The way that this class works is by storing internally a 4d vector(which is aligned by Eigen rules), when the latest coefficient isn't being used.
This class made it transparent to the user. Use it as the same way you used a normal 3d vector, simple as that!

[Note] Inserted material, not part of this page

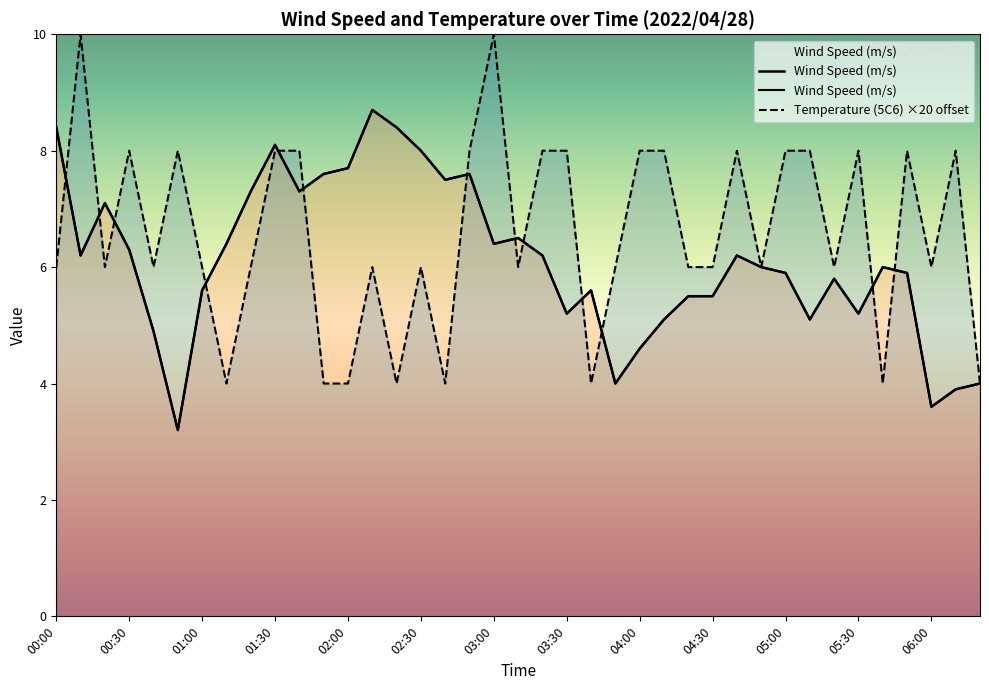

True or false: Wind Speed (m/s) and Temperature (5C6) ×20 offset cross at least once.

True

The asm in the question is not using SIMD, just scalar FP operations in vector registers like normal for x86-64. (And for x86-32 when SSE is available). addss
is an FP add Scalar Single-precision. (addps
is add packed single).
Auto-vectorization is only enabled in gcc at -O3
, not -O2
, and this only used -O1
.
The uninitialized element in each 16B chunk mostly prevents SIMD floating point, because they might contain denormals or NaNs that slow down math instructions by more than an order of magnitude (unless you enable Denormals Are Zero and Flush To Zero, and the compiler knows that and can take advantage of it). Integer instructions don't have this weakness of performance problems with garbage in some elements, but don't expect compilers to auto-vectorize even with that.